Tetralogi Buru ditulis Pramoedya Ananta Toer waktu masih mendekam di kamp kerja paksa tanpa proses hukum pengadilan di Pulau Buru. Tetralogi ini merupakan roman empat serial : Bumi Manusia, Anak Semua Bangsa, Jejak Langkah dan Rumah Kaca. Bumi Manusia merupakan buku pertama dari Tetralogi Buru yang ditulis Sastrawan Indonesia terkenal yaitu Pramoedya Ananta Toer.
Dalam novel Bumi Manusia, Pram nama panggilannya menceritakan seorang keturunan Jawa bernama Minke (baca:mingke) yang tercatat sebagai pelajar di H.B.S dimana pada jaman dulu pribumi tidak bisa sekolah sampai sejauh itu, apalagi di H.B.S sebuah sekolah yang kebanyakan siswanya dari kaum totok Belanda, hanya Minke satu-satunya Pribumi.

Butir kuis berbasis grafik
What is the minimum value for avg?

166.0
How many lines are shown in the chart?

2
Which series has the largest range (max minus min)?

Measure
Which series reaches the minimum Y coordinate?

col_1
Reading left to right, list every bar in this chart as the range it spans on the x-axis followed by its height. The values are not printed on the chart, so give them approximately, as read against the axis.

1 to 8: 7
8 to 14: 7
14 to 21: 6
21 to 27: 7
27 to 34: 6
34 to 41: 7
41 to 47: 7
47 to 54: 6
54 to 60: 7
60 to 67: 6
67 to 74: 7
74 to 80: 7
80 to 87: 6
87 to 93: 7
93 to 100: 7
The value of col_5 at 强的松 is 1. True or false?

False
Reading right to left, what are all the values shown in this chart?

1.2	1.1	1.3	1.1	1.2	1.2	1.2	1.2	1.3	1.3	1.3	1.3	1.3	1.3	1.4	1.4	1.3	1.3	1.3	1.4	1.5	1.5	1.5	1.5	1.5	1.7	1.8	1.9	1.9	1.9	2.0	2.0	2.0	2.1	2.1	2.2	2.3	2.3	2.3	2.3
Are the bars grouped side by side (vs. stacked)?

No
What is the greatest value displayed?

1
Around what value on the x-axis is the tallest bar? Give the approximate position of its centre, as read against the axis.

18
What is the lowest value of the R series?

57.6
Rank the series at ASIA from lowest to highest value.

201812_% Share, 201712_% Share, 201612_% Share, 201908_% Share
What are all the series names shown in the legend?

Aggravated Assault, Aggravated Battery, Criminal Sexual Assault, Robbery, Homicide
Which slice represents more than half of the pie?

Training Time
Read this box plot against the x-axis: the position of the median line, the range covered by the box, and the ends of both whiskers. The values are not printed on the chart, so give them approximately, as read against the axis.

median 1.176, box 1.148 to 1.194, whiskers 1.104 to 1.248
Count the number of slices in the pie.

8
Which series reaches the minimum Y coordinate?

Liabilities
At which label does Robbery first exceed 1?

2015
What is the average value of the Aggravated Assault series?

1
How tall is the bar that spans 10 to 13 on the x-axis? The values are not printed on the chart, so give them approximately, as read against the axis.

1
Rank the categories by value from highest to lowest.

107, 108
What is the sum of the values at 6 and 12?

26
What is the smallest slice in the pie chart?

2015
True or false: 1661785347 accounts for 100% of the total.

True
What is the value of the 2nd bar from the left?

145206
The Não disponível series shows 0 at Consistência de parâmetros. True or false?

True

TINDAKAN YANG DIPERLUKAN 1: Menurut teks tentang Tetralogi Buru, di mana Pramoedya Ananta Toer menulis tetralogi tersebut?
TINDAKAN YANG DIPERLUKAN 2: Tuliskan kembali bagian teks tentang Tetralogi Buru dari "Tetralogi Buru ditulis" sampai "Pramoedya Ananta Toer.", dengan mengganti nama "Rumah Kaca" menjadi "Rumah Cermin".

BAGIAN JAWABAN 1: Di kamp kerja paksa tanpa proses hukum pengadilan di Pulau Buru.

BAGIAN JAWABAN 2:
Tetralogi Buru ditulis Pramoedya Ananta Toer waktu masih mendekam di kamp kerja paksa tanpa proses hukum pengadilan di Pulau Buru. Tetralogi ini merupakan roman empat serial : Bumi Manusia, Anak Semua Bangsa, Jejak Langkah dan Rumah Cermin. Bumi Manusia merupakan buku pertama dari Tetralogi Buru yang ditulis Sastrawan Indonesia terkenal yaitu Pramoedya Ananta Toer.